Runs as first-class objects
flwd treats each execution as a run, not just a process:
- runs have IDs and status
- events (start, step, error, completion) are recorded
- logs can be streamed or exported
- metrics and health endpoints are exposed by the server mode
This gives you:
- a journal you can query
- Prometheus-friendly metrics
- a clear view of what your automation is actually doing
You do not have to re-invent log prefixes and ad-hoc log files in every script. The engine provides the envelope.
4. No profiles or invariants in raw scripts
Plain scripts run with “whatever they get”:
- current user and group
- ambient capabilities
- full network access unless constrained externally
- full filesystem tree unless constrained externally
There is no standard way to say:
- “this job must run rootless with dropped caps and no-new-privileges”
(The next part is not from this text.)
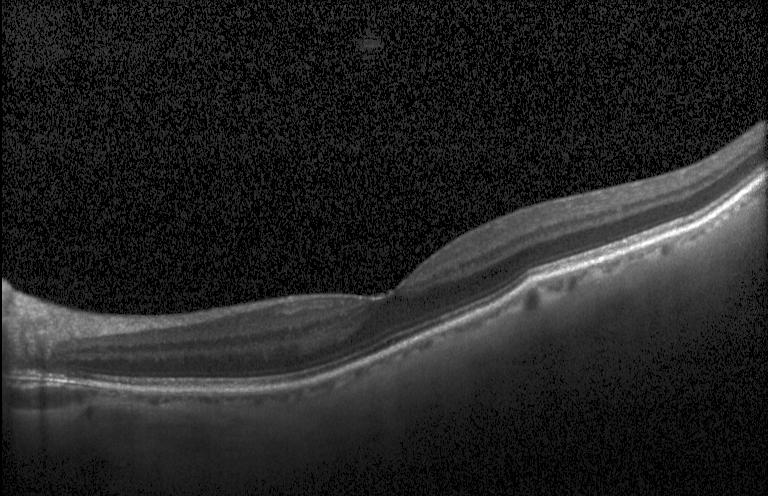

OCT B-scan — The scan shows neither CNV, DME, nor drusen.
- “fail closed if we cannot enforce that”
flwd profiles and secure execution
flwd introduces profiles:
secure- rootless containers
- dropped capabilities
no_new_privileges- controlled network and filesystem
- fail-closed if invariants cannot be guaranteed
permissive- more flexible, still structured
disabled- full freedom, explicitly chosen
The engine inspects the container/runtime configuration and refuses to run under the secure profile if the environment does not match the contract.
Policy and invariants are centralised in the engine, not scattered across scripts.
5. Jobs as software with tests
Most organisations intend to test their scripts. In practice, testing is:
- bespoke CI jobs calling scripts with different arguments
- no consistent layout for tests and fixtures
- hard to share or reuse job logic safely
flwd jobs are designed to be testable
The flwd model (in the planned 1.0 design) is:
- jobs live alongside their tests and configuration
flwd :initcan scaffold a job + testsflwd :testcan run:- on the host
- in a dedicated QA container image
The same adapters, profiles and bindings are used for:
- local development
- CI
- production runs
Instead of re-inventing a test harness per script, you adopt a standard way to verify jobs.
6. What flwd actually does for you
Putting it together:
With raw Bash/PowerShell, each script has to handle:
- argument parsing and
--help - validation and enums
- environment setup (strict modes, locale, PATH, IFS…)
- logging and audit trail
- security profiles and capabilities
- testing and CI integration
With flwd, the engine provides:
- ArgSpec → flags,
--help, completion, validation - profiles → secure/permissive/disabled, enforced at runtime
- runs → IDs, journal, events, metrics
- adapters → consistent behaviour across Bash and PowerShell
- hooks →
:init,:testand QA images (planned for 1.0)
You still write small shell scripts. The difference is:
you focus on what the job should do, and let flwd handle the plumbing, safety, and observability.
When that trade-off makes sense for you, flwd is the right tool. When it does not, you can still “just” write a script — but now you have a clear picture of what you are giving up.